A critical analysis of three near-infrared photometric methods of estimating distances to cataclysmic variables
Michael J. Gariety, F. A. Ringwald

TL;DR
This paper critically compares three near-infrared photometric methods for estimating distances to cataclysmic variables, finding that Ak et al.'s method is most accurate overall, while others tend to over- or underestimate distances.
Contribution
It provides a comparative analysis of three existing methods against precise trigonometric parallax measurements, highlighting the most reliable approach.
Findings
Ak et al.'s method predicts distances within 4% of parallax measurements.
Beuermann's method overestimates distances by 52%.

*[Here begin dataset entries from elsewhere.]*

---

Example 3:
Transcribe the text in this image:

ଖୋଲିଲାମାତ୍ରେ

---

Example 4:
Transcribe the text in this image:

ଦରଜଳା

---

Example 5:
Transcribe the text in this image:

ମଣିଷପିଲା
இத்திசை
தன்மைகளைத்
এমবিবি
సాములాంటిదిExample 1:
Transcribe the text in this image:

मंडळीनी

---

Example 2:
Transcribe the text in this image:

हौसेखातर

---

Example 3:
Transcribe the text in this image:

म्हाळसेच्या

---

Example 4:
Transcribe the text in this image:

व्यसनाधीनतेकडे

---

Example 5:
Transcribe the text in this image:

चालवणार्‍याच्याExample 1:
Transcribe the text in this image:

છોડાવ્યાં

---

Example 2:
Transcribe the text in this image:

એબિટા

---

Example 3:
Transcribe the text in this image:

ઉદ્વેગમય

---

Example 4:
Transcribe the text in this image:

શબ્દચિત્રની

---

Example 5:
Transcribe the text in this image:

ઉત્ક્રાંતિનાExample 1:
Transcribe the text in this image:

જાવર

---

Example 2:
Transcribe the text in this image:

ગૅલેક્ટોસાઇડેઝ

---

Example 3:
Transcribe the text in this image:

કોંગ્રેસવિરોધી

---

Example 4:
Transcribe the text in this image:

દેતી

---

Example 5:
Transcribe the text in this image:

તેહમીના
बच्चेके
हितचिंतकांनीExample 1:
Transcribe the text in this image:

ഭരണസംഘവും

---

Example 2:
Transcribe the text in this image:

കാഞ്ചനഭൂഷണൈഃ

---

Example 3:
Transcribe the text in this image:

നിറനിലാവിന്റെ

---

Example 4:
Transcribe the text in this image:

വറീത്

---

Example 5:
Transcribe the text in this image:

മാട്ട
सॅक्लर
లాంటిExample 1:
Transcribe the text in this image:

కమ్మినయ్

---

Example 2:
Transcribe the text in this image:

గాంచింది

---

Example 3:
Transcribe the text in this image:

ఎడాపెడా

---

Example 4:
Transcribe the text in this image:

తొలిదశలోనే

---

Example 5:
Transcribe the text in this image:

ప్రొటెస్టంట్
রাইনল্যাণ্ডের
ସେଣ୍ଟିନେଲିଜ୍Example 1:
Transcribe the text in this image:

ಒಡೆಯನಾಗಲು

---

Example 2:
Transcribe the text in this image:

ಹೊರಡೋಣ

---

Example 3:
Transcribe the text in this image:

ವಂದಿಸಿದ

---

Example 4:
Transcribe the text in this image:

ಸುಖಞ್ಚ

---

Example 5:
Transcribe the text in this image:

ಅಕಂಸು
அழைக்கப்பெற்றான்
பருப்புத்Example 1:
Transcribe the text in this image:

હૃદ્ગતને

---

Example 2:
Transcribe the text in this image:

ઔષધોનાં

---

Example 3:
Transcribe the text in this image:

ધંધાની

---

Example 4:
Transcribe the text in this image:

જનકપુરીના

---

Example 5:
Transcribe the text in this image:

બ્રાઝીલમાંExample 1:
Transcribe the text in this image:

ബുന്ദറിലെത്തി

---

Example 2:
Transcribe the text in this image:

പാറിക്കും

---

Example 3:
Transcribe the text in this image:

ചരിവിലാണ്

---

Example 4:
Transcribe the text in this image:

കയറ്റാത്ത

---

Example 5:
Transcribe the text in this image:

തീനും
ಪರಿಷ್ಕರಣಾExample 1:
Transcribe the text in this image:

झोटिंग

Knigge's method underestimates distances by 26%.
Abstract
A critical analysis of three methods of estimating distances to cataclysmic variables (CVs) is performed. These methods, by Ak et al., Beuermann, and Knigge, all use near-infrared (JHK or Ks) magnitudes and the Barnes-Evans relation. We compare all three methods to distances measured by trigonometric parallax by Thorstensen, with Hubble Space Telescope, and with the HIPPARCOS spacecraft. We find that the method of Ak et al. works best overall for all CVs, predicting distances on the average 4% less than those measured by trigonometric parallaxes. The method of Beuermann overestimates distances by 52%. The method of Knigge underestimates distances by 26%, although this was only ever meant as a lower limit, since it assumes all light comes from the secondary star.